1年間の授業を振り返って~中学生

画像 4月の開校時点で在籍していた中学生は、新1年生と新2年生の合計3名だった。どの生徒も算数・数学が苦手ということで、数学中心の授業からスタートした。

 各自に塾専用教材とノートを手渡し、前学年の復習とノートの取り方の指導から始めた。「英語には自信がある」との言葉を信じ、英語には全く手をつけず、しばらくの間はひたすら数学のみを勉強させてきた。このことが間違いであったことに気づいたのは、夏休みも直前になってからのことだった。あわてて英語も指導するようにしたが、「読めない、書けない、覚えていない」の、ないないづくし。この遅れは、今に至っても取り戻せられないでいる。小学生時代に少しは英語をかじった経験が生徒たちには何の役にも立っていないことを改めて思い知らされた。
 夏休み明けからは、中学生の指導方針を大きく転換して、学校から与えられたドリルを持ってこさせて演習させることにした。というのも、このドリルが学校からの宿題であり、期日までに提出することになっているにもかかわらず、それを果たしていない生徒が多いことに気づいたからである。しかも、定期テストにはこのドリルから数多く出題される。生徒たちには与えられた5教科のドリル全てを解いて学校に提出させることを厳しく課すようにしてきた。

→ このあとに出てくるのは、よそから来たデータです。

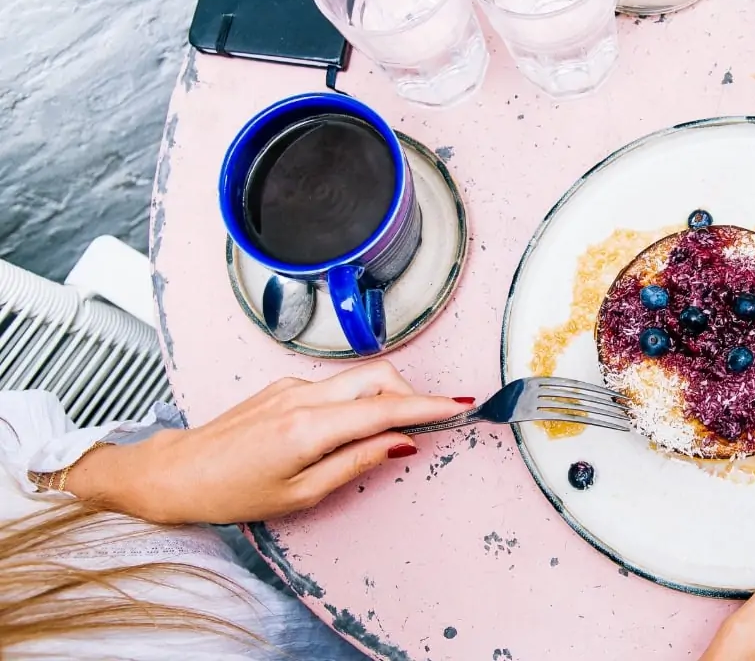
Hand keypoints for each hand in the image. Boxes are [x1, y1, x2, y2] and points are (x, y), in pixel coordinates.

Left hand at [66, 361, 470, 524]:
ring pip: (358, 379)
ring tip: (387, 432)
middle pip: (378, 378)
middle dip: (411, 394)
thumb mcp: (301, 493)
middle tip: (426, 422)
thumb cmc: (231, 492)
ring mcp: (291, 386)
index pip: (385, 409)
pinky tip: (347, 430)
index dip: (428, 406)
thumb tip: (400, 443)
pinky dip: (355, 401)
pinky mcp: (283, 387)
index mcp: (309, 427)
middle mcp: (302, 396)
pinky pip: (334, 386)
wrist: (175, 473)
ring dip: (383, 397)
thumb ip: (357, 463)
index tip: (461, 404)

 3年生がようやく入塾してきたのは、夏休み明けからであった。しかも、後期の定期テスト直前に入塾した生徒もいて、十分な受験指導ができなかったことは今でも悔しい。それでも、3名中2名は後期の内申点を大きくアップさせたし、直前入塾の1名は、かろうじて現状維持をキープできた。
 限られた時間の中で、どれだけ受験生たちの学力を向上させられたのか、はなはだ心許ないところではある。
 冬休みからは徹底して過去問題を解かせた。教師としてははなはだ邪道であり、侮蔑の対象とされることを承知の上で、どう見ても間に合いそうもない生徒には受験のテクニックを伝授した。つまり、入試でいかに多く得点させるか、そのテクニックである。
 こんな指導は今回を最後にしたい。私としては高校入学後も耐えられるような実力を身につける指導をしたい。そのためにも、特にご恩塾への入塾を考えている新3年生には早めの入塾をおすすめしたい。

 今年度は、色々な悩みを持った中学生や、受験直前で入塾してきた3年生など、指導の上で難しい場面が多く、私としては、自分の考えや指導方法をうまく生徒たちに伝えられなかったと反省している。成功だったのか、失敗だったのかと問われると、失敗だったと認めざるを得ない1年間だった。もとより、ご恩塾での指導は今まで私が携わってきた進学塾のような訳にはいかないことは覚悟の上である。新年度に向けて、得がたい経験をさせてもらった1年だった。